:: MATERIAL FOR THIS TASK ::

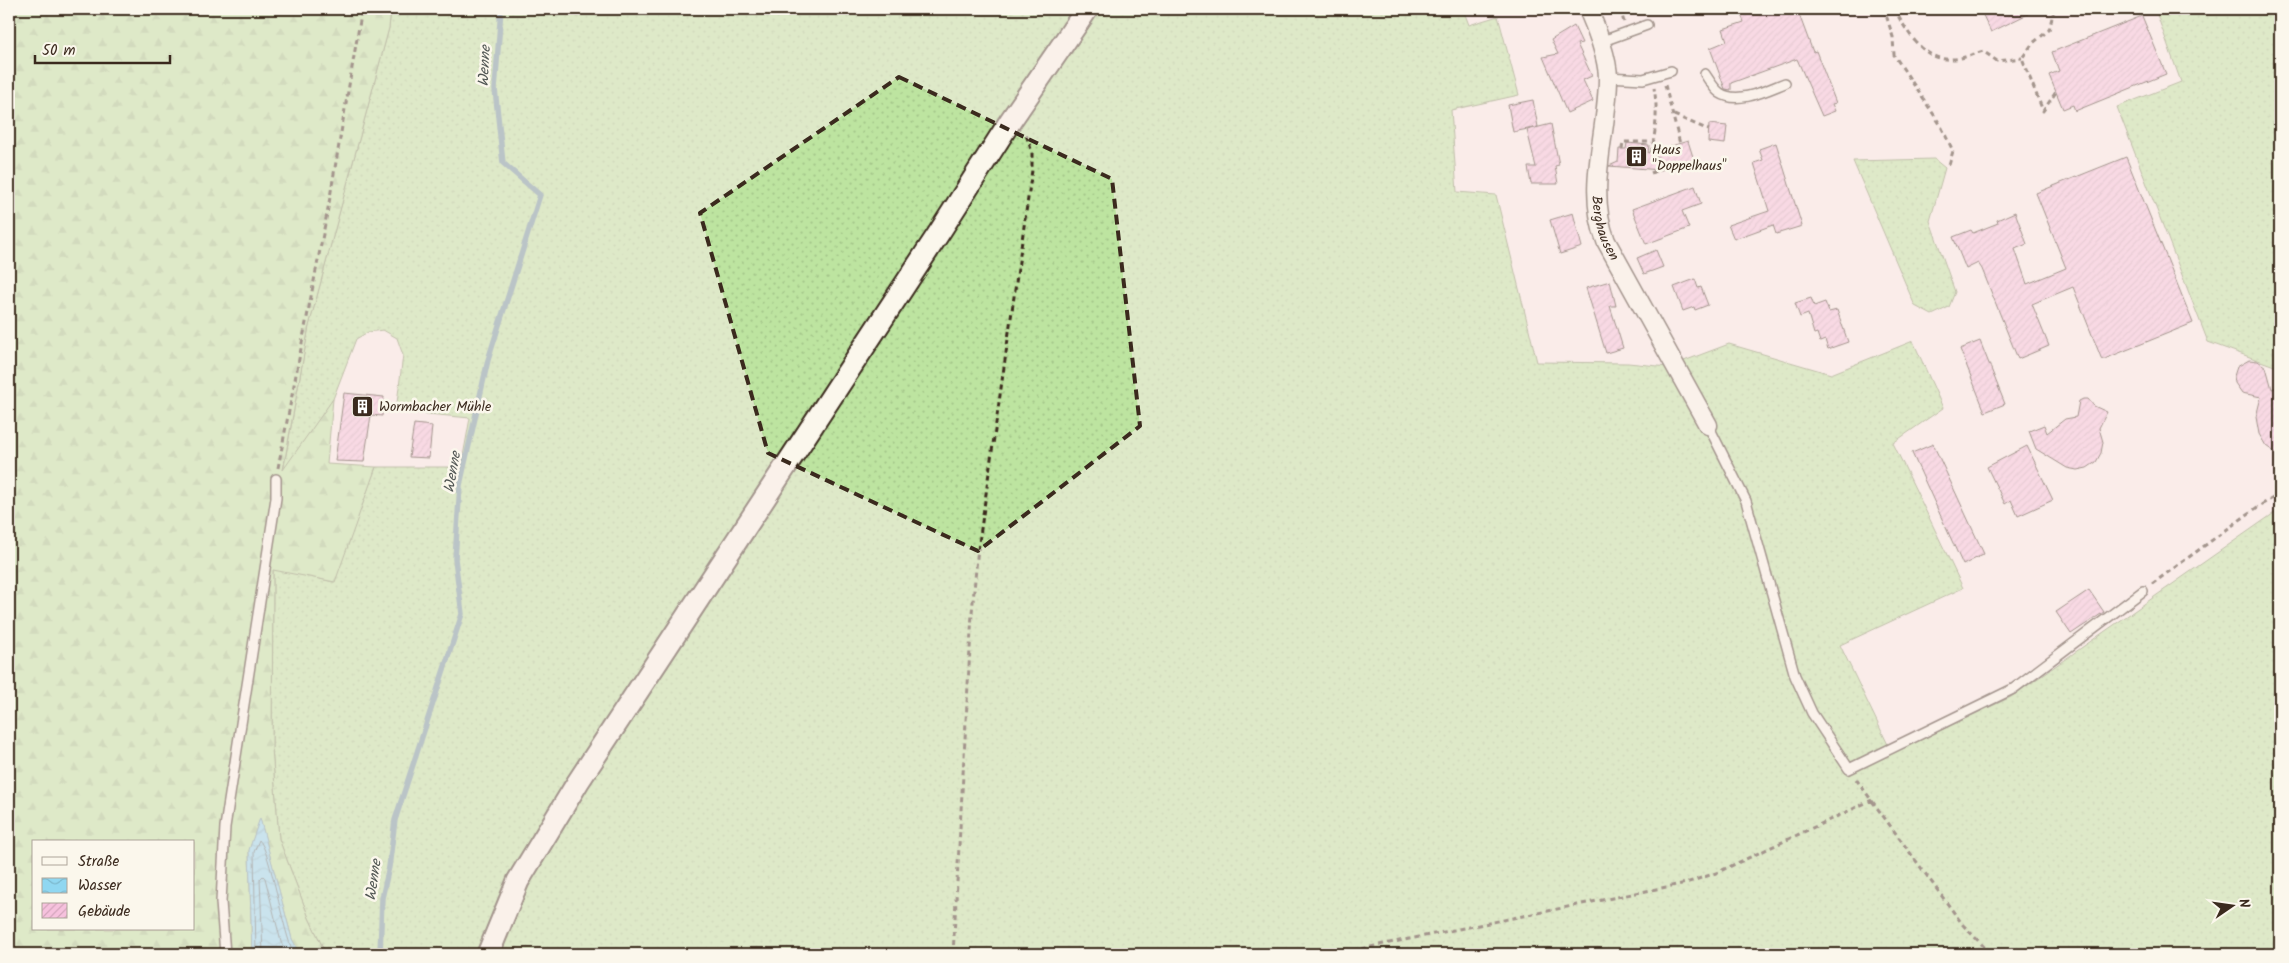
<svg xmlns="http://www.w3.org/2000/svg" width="2289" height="963" viewBox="0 0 2289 963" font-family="Kalam,sans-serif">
<defs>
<pattern id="grass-dots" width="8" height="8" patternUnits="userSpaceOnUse" patternTransform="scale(1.25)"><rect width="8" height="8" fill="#bde4a0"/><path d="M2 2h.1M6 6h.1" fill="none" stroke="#a3c489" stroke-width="1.8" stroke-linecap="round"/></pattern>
<pattern id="forest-firs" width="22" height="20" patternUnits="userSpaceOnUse" patternTransform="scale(1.25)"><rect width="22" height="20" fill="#bde4a0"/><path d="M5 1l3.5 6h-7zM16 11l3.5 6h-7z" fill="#a3c489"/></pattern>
<pattern id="water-waves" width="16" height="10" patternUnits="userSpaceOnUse" patternTransform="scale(1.25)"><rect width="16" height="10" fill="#90d7f1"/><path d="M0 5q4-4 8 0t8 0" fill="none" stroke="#7db9ce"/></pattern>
<pattern id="building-hatch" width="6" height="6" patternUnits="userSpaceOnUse" patternTransform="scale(1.25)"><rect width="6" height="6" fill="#f6c1dd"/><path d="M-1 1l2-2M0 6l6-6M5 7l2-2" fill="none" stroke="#d4a6bd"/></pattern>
</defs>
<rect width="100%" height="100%" fill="#faece9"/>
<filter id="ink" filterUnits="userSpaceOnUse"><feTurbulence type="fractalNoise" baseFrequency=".02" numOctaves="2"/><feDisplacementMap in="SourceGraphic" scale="10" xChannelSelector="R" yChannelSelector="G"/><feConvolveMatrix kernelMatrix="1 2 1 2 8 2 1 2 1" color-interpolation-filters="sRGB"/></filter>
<g filter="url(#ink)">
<path fill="url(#grass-dots)" stroke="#7c875f" d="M391,9H1463L1469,25L1498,16L1519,95L1451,110L1457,192L1496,195L1537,362L1628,363L1668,367L1729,344L1831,374L1913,341L1943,408L1893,443L1963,588L1840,645L1892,753L2011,697L2280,509V954H2106L2099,950L2061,954H326L309,918L279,839L272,748L273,569L334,582L376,467H461L470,418L396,411L403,355L397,338L383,330L368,332L356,339L333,399L283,472L309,326L389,28Z
M2155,9H2280V368L2208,342L2117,107L2181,82Z
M1934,159L1945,168L1930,221L1955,292L1949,307L1932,315L1915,306L1853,161Z"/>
<path fill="url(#forest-firs)" stroke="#7c875f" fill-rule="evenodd" d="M9,9H391L389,28L309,326L283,470L333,399L327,464L376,467L335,582L273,570L272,748L279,839L309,918L326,954H300L292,939L260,819L249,851L252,954H9ZM34,842H194V929H34Z"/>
<path fill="url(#water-waves)" stroke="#6e929d" d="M260,818L292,939L300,954H252L249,850Z"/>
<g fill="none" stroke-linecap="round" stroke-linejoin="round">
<path stroke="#5d6f72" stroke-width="1" d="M256,954L254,852L259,840C271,851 282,931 294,954
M263,954L260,879L263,876L265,878L281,942L287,954"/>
<path stroke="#6e929d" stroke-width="5.5" d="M380,954L382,898L389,867L395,820L462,614L455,559L460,485L488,360L540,195L503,163L495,89L501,9"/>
</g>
<path fill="url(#building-hatch)" stroke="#3b2a1e" d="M1739,9H1797L1813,52L1816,51L1836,103L1832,104L1835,111L1822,116L1797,59L1731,83V90L1725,89L1710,48L1727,41L1723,29L1744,22Z
M1980,9H2038L1991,32Z
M2142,16L2166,74L2075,111L2073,105L2063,109L2049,75L2059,71L2052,52Z
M1574,26L1582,43L1577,44L1592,76L1583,80L1593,101L1567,113L1543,57L1558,54L1551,40Z
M1533,100L1538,127L1513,132L1508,105Z
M1551,124L1559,165L1555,166L1558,184H1531L1528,167H1536L1527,130Z
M1709,124L1727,126L1725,144L1708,142Z
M1688,141L1694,160L1661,170L1609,166L1618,162L1619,149H1626L1627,143L1649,145L1648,153Z
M1776,143L1802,226L1776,234L1773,225L1734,239L1728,225L1769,211L1754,163L1763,160L1759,149Z
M2126,157L2193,323L2102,360L2073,287L2032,304L2049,346L2018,359L1982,269L1978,263L1966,269L1953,237L1971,230L1973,233L1998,223L1997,220L2015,212L2027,244L2015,249L2027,284L2066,268L2036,193Z
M1695,186L1701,204L1682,211L1689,228L1646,244L1632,209Z
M1573,213L1582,247L1560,254L1550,220Z
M1656,250L1663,267L1644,274L1637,258Z
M1695,279L1698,288L1701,287L1708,305L1695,310L1694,307L1683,311L1674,287Z
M1610,281L1616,306H1610L1623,348L1606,353L1586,288Z
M1811,298L1814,306L1825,302L1829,312L1837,310L1848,342L1828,349L1825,340L1820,342L1817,333L1814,334L1808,314L1800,317L1795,303Z
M1980,341L2005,404L1985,412L1960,349Z
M2249,360L2258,361L2266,367L2272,389L2280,386V456L2266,446L2259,434L2256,417L2261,397L2242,393L2235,383L2234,376L2237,367Z
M344,393L384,397L382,416L371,415L364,462L335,461Z
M2083,399H2088L2094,406L2107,412L2099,428L2103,442L2101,453L2096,462L2087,468L2077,470L2067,468L2036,449L2029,431L2044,425L2047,433L2065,419L2076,417L2079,401Z
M414,424L432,426L429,458L409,457Z
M1933,444L1984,554L1963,565L1912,453Z
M2027,446L2053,500L2018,516L2011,500L2005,504L1987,467Z
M2089,590L2104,612L2071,634L2056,612Z"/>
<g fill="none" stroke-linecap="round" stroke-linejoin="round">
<defs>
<path id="service" d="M1600,42L1647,25
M1705,74C1709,80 1714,89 1720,93C1738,105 1767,90 1785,83
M1608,77L1643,79L1671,71
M1708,425L1746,501L1795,676L1812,713L1849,769L2013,689L2143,591
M225,954L221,902L225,827L276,498V479"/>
<g id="minor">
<path id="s1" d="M1588,9C1596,27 1608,59 1608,78C1608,133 1585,188 1606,241L1708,425"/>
</g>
<path id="tertiary" d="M488,954L518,881L578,782L937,236L1011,120L1087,9"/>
</defs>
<use href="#service" stroke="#3b2a1e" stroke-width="12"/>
<use href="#minor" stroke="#3b2a1e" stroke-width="21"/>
<use href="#tertiary" stroke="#3b2a1e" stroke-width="25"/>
<path stroke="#3b2a1e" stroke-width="3" stroke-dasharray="5 4" stroke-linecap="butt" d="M1620,9L1624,22
M1881,9L1887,18L1893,37L1894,55L1940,124L1953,151L1949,165
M1894,9C1907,31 1923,62 1953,59C1962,59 1973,54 1983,51L1997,61L2022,58
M2054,9L2049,30L2033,43L2022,58L2043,111L2056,92
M1665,85L1680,144
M1674,115L1709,130
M1622,149L1623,142H1653
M1651,153C1656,132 1658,109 1654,88
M1651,173L1658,170V160L1652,150
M278,468L329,203L362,9
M2152,584L2259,506L2280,494
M1856,779L1963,925L1991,954
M953,954L972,613L977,557L1032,170V152L1025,132
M1335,954L1686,883L1716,873L1872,800"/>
<use href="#service" stroke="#fbf7ec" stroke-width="9"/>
<use href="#minor" stroke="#fbf7ec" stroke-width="18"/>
<use href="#tertiary" stroke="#fbf7ec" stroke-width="21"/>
</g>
</g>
<path d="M0 0H2289V963H0ZM899,77L1112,179L1140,426L978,551L768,453L700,213Z" fill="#faece9" fill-opacity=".55" fill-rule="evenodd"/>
<path fill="none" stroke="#3b2a1e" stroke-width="4" stroke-dasharray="10 6" stroke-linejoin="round" d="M899,77L1112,179L1140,426L978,551L768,453L700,213Z"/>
<defs>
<symbol id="building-square" viewBox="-11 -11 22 22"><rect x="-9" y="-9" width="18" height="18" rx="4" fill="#3b2a1e" stroke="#fbf7ec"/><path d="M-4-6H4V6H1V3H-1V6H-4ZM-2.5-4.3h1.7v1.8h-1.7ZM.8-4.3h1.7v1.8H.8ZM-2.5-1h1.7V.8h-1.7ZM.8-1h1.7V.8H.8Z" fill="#fff"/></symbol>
</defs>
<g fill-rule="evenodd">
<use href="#building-square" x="1624" y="144" width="25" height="25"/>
<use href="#building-square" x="350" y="394" width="25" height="25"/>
</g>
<g text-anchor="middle" stroke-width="5" stroke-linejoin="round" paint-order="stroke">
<g font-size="14" fill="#3b2a1e" stroke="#fbf7ec" text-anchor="start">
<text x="1652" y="154">Haus<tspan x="1652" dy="16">"Doppelhaus"</tspan></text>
<text x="379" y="411">Wormbacher Mühle</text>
</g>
<g font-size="14" fill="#3b2a1e" stroke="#fbf7ec">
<text dy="5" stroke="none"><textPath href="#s1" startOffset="224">Berghausen</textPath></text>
</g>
<g font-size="15" font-style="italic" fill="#505553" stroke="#fbf7ec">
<text transform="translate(484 66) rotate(-87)" y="5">Wenne</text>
<text transform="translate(452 472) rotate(-80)" y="5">Wenne</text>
<text transform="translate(373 880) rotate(-82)" y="5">Wenne</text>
</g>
</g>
<rect width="2289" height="963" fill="none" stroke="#fbf7ec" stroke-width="30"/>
<rect x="15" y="15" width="2259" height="933" fill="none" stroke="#3b2a1e" stroke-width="2" filter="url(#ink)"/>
<rect x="32" y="840" width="162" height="90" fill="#fbf7ec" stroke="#aea59a"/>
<rect x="42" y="857" width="25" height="8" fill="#fbf7ec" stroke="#aea59a"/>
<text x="78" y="866" font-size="15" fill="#3b2a1e">Straße</text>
<rect x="42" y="878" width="25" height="15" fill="url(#water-waves)" stroke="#aea59a"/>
<text x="78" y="890" font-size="15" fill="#3b2a1e">Wasser</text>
<rect x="42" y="903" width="25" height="15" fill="url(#building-hatch)" stroke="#aea59a"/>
<text x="78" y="916" font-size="15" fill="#3b2a1e">Gebäude</text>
<g transform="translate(2232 906) rotate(77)" stroke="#fbf7ec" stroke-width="4" paint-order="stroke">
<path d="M0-4L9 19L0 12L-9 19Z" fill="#3b2a1e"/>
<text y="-8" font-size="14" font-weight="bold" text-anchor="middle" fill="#3b2a1e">N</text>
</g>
<path d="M35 55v8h135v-8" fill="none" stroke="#3b2a1e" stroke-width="2.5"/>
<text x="42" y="55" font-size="15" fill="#3b2a1e" stroke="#fbf7ec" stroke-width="4" paint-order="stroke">50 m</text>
</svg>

:::

> **TASK TO CARRY OUT**
Bring together all lines from the listing that contain the word "middle".

> **ANSWER SECTION**
<g text-anchor="middle" stroke-width="5" stroke-linejoin="round" paint-order="stroke">
<text y="-8" font-size="14" font-weight="bold" text-anchor="middle" fill="#3b2a1e">N</text>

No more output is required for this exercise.